A single figure is required: the number of lines in the data below that hold the word "both".

Data in this exercise:
BEGIN

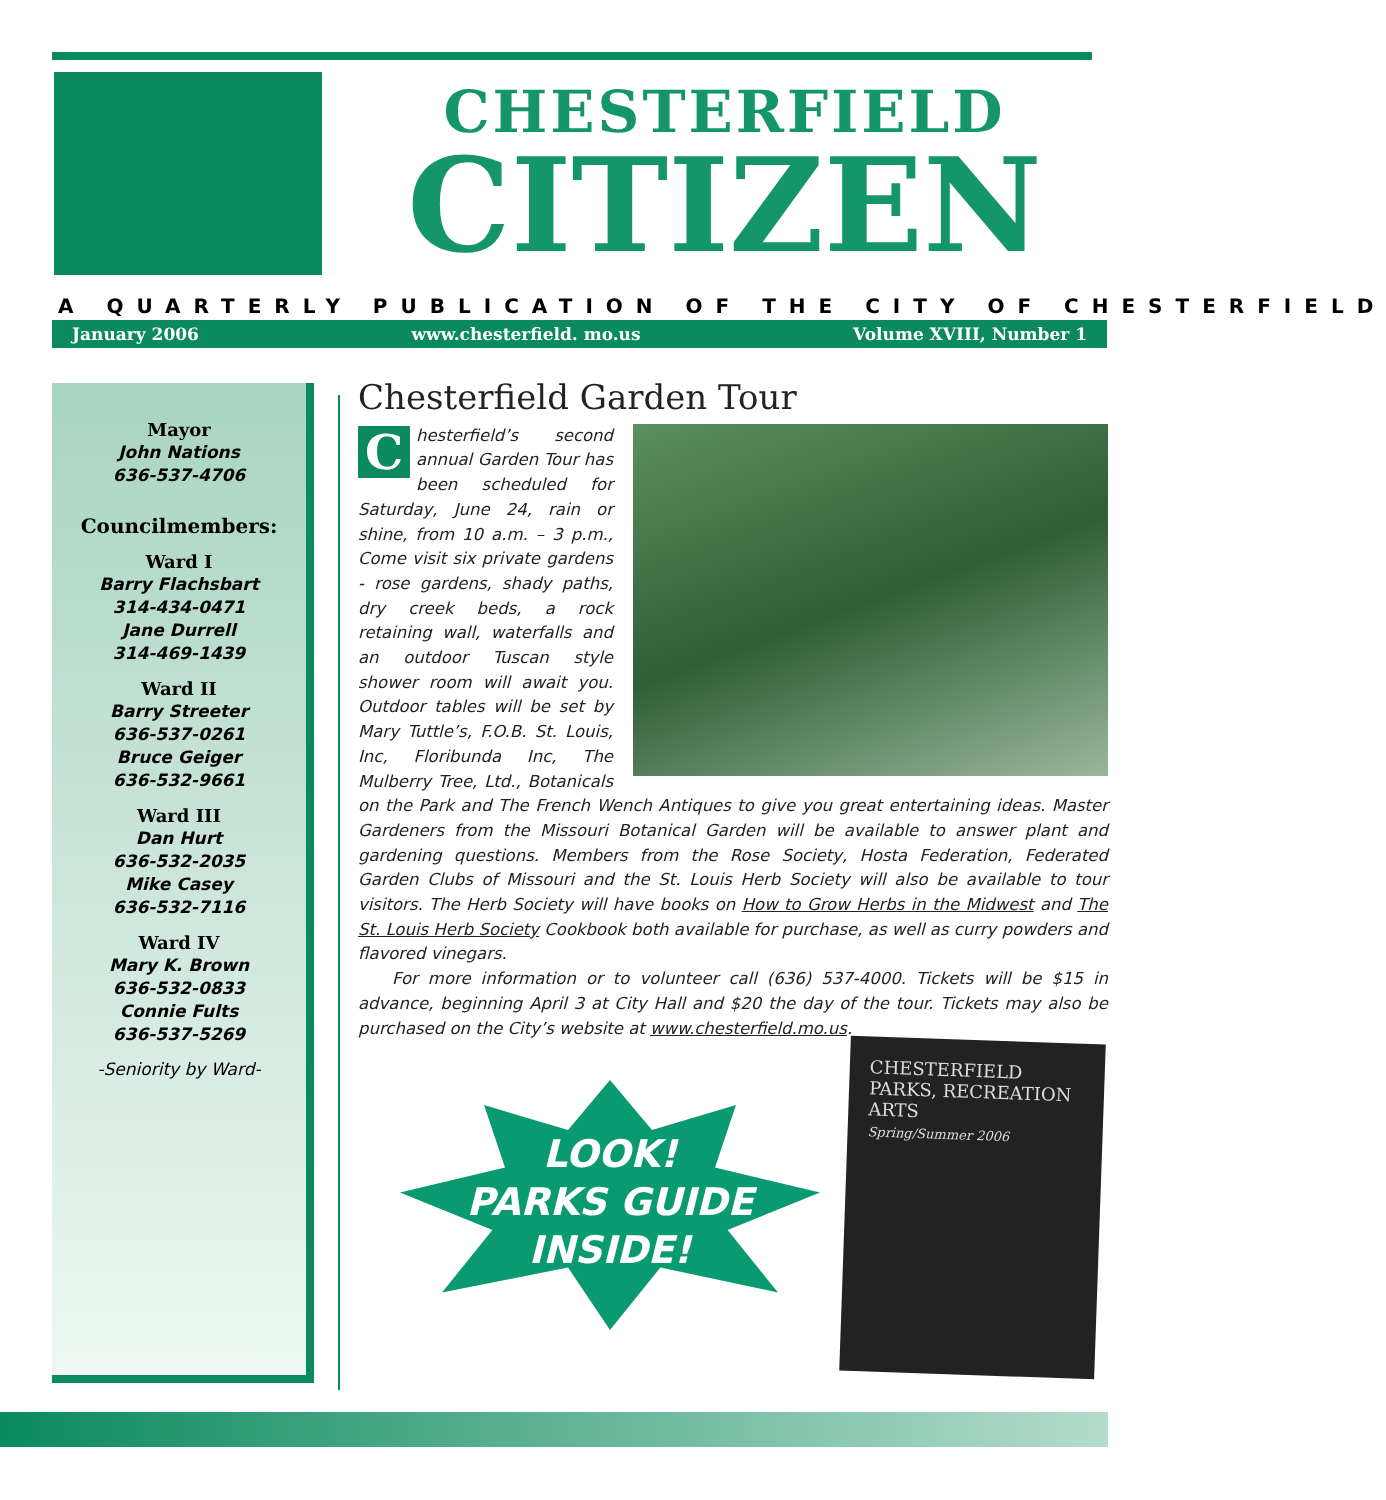CHESTERFIELD
CITIZEN
A QUARTERLY PUBLICATION OF THE CITY OF CHESTERFIELD
January 2006 www.chesterfield. mo.us Volume XVIII, Number 1
Mayor
John Nations
636-537-4706
Councilmembers:
Ward I
Barry Flachsbart
314-434-0471
Jane Durrell
314-469-1439
Ward II
Barry Streeter
636-537-0261
Bruce Geiger
636-532-9661
Ward III
Dan Hurt
636-532-2035
Mike Casey
636-532-7116
Ward IV
Mary K. Brown
636-532-0833
Connie Fults
636-537-5269
-Seniority by Ward-
Chesterfield Garden Tour
Chesterfield’s second annual Garden Tour has been scheduled for Saturday, June 24, rain or shine, from 10 a.m. – 3 p.m., Come visit six private gardens - rose gardens, shady paths, dry creek beds, a rock retaining wall, waterfalls and an outdoor Tuscan style shower room will await you. Outdoor tables will be set by Mary Tuttle’s, F.O.B. St. Louis, Inc, Floribunda Inc, The Mulberry Tree, Ltd., Botanicals on the Park and The French Wench Antiques to give you great entertaining ideas. Master Gardeners from the Missouri Botanical Garden will be available to answer plant and gardening questions. Members from the Rose Society, Hosta Federation, Federated Garden Clubs of Missouri and the St. Louis Herb Society will also be available to tour visitors. The Herb Society will have books on How to Grow Herbs in the Midwest and The St. Louis Herb Society Cookbook both available for purchase, as well as curry powders and flavored vinegars.
For more information or to volunteer call (636) 537-4000. Tickets will be $15 in advance, beginning April 3 at City Hall and $20 the day of the tour. Tickets may also be purchased on the City’s website at www.chesterfield.mo.us.
LOOK!
PARKS GUIDE
INSIDE!
CHESTERFIELD PARKS, RECREATION ARTS
Spring/Summer 2006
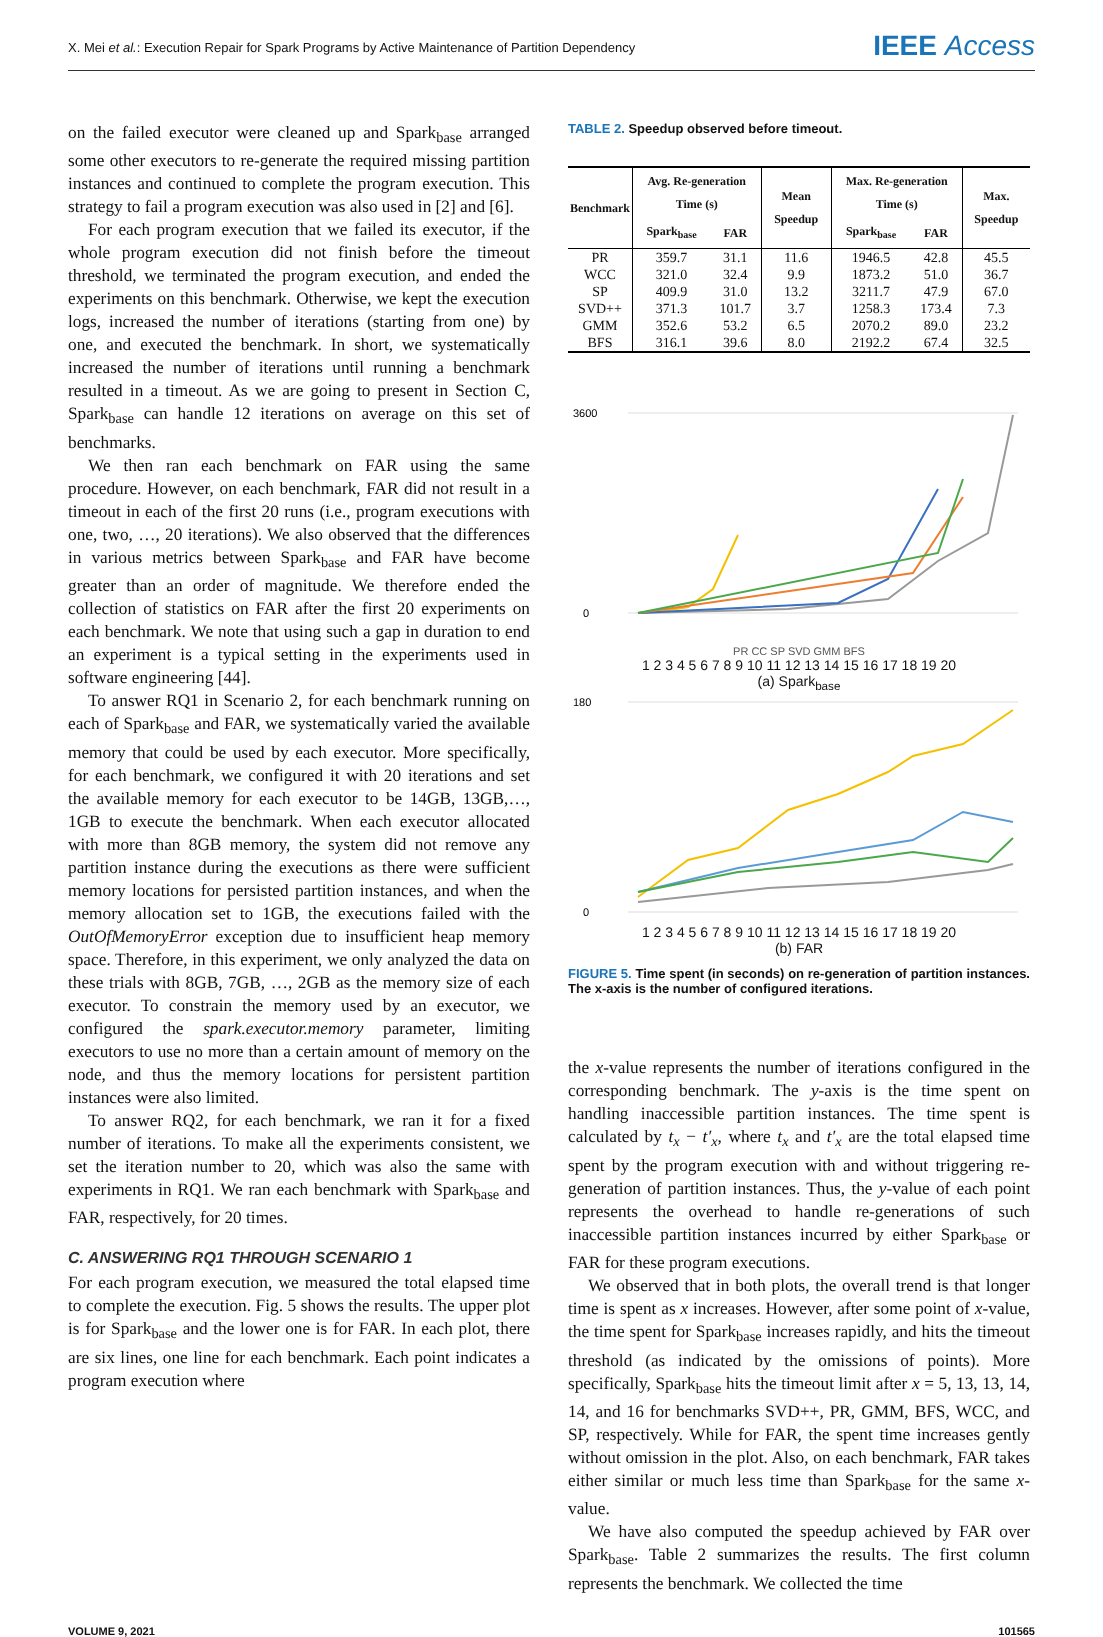X. Mei et al.: Execution Repair for Spark Programs by Active Maintenance of Partition Dependency IEEE Access
on the failed executor were cleaned up and Spark<sub>base</sub> arranged some other executors to re-generate the required missing partition instances and continued to complete the program execution. This strategy to fail a program execution was also used in [2] and [6].
For each program execution that we failed its executor, if the whole program execution did not finish before the timeout threshold, we terminated the program execution, and ended the experiments on this benchmark. Otherwise, we kept the execution logs, increased the number of iterations (starting from one) by one, and executed the benchmark. In short, we systematically increased the number of iterations until running a benchmark resulted in a timeout. As we are going to present in Section C, Spark<sub>base</sub> can handle 12 iterations on average on this set of benchmarks.
We then ran each benchmark on FAR using the same procedure. However, on each benchmark, FAR did not result in a timeout in each of the first 20 runs (i.e., program executions with one, two, …, 20 iterations). We also observed that the differences in various metrics between Spark<sub>base</sub> and FAR have become greater than an order of magnitude. We therefore ended the collection of statistics on FAR after the first 20 experiments on each benchmark. We note that using such a gap in duration to end an experiment is a typical setting in the experiments used in software engineering [44].
To answer RQ1 in Scenario 2, for each benchmark running on each of Spark<sub>base</sub> and FAR, we systematically varied the available memory that could be used by each executor. More specifically, for each benchmark, we configured it with 20 iterations and set the available memory for each executor to be 14GB, 13GB,…, 1GB to execute the benchmark. When each executor allocated with more than 8GB memory, the system did not remove any partition instance during the executions as there were sufficient memory locations for persisted partition instances, and when the memory allocation set to 1GB, the executions failed with the OutOfMemoryError exception due to insufficient heap memory space. Therefore, in this experiment, we only analyzed the data on these trials with 8GB, 7GB, …, 2GB as the memory size of each executor. To constrain the memory used by an executor, we configured the spark.executor.memory parameter, limiting executors to use no more than a certain amount of memory on the node, and thus the memory locations for persistent partition instances were also limited.
To answer RQ2, for each benchmark, we ran it for a fixed number of iterations. To make all the experiments consistent, we set the iteration number to 20, which was also the same with experiments in RQ1. We ran each benchmark with Spark<sub>base</sub> and FAR, respectively, for 20 times.
C. ANSWERING RQ1 THROUGH SCENARIO 1
For each program execution, we measured the total elapsed time to complete the execution. Fig. 5 shows the results. The upper plot is for Spark<sub>base</sub> and the lower one is for FAR. In each plot, there are six lines, one line for each benchmark. Each point indicates a program execution where
TABLE 2. Speedup observed before timeout.
| Benchmark | Avg. Re-generation Time (s) | | Mean Speedup | Max. Re-generation Time (s) | | Max. Speedup |
| --- | --- | --- | --- | --- | --- | --- |
| | Spark<sub>base</sub> | FAR | | Spark<sub>base</sub> | FAR | |
| PR | 359.7 | 31.1 | 11.6 | 1946.5 | 42.8 | 45.5 |
| WCC | 321.0 | 32.4 | 9.9 | 1873.2 | 51.0 | 36.7 |
| SP | 409.9 | 31.0 | 13.2 | 3211.7 | 47.9 | 67.0 |
| SVD++ | 371.3 | 101.7 | 3.7 | 1258.3 | 173.4 | 7.3 |
| GMM | 352.6 | 53.2 | 6.5 | 2070.2 | 89.0 | 23.2 |
| BFS | 316.1 | 39.6 | 8.0 | 2192.2 | 67.4 | 32.5 |
3600
0
PR CC SP SVD GMM BFS
1 2 3 4 5 6 7 8 9 10 11 12 13 14 15 16 17 18 19 20
(a) Spark<sub>base</sub>
180
0
1 2 3 4 5 6 7 8 9 10 11 12 13 14 15 16 17 18 19 20
(b) FAR
FIGURE 5. Time spent (in seconds) on re-generation of partition instances. The x-axis is the number of configured iterations.
the x-value represents the number of iterations configured in the corresponding benchmark. The y-axis is the time spent on handling inaccessible partition instances. The time spent is calculated by t<sub>x</sub> − t′<sub>x</sub>, where t<sub>x</sub> and t′<sub>x</sub> are the total elapsed time spent by the program execution with and without triggering re-generation of partition instances. Thus, the y-value of each point represents the overhead to handle re-generations of such inaccessible partition instances incurred by either Spark<sub>base</sub> or FAR for these program executions.
We observed that in both plots, the overall trend is that longer time is spent as x increases. However, after some point of x-value, the time spent for Spark<sub>base</sub> increases rapidly, and hits the timeout threshold (as indicated by the omissions of points). More specifically, Spark<sub>base</sub> hits the timeout limit after x = 5, 13, 13, 14, 14, and 16 for benchmarks SVD++, PR, GMM, BFS, WCC, and SP, respectively. While for FAR, the spent time increases gently without omission in the plot. Also, on each benchmark, FAR takes either similar or much less time than Spark<sub>base</sub> for the same x-value.
We have also computed the speedup achieved by FAR over Spark<sub>base</sub>. Table 2 summarizes the results. The first column represents the benchmark. We collected the time
VOLUME 9, 2021 101565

END

Written reply: 2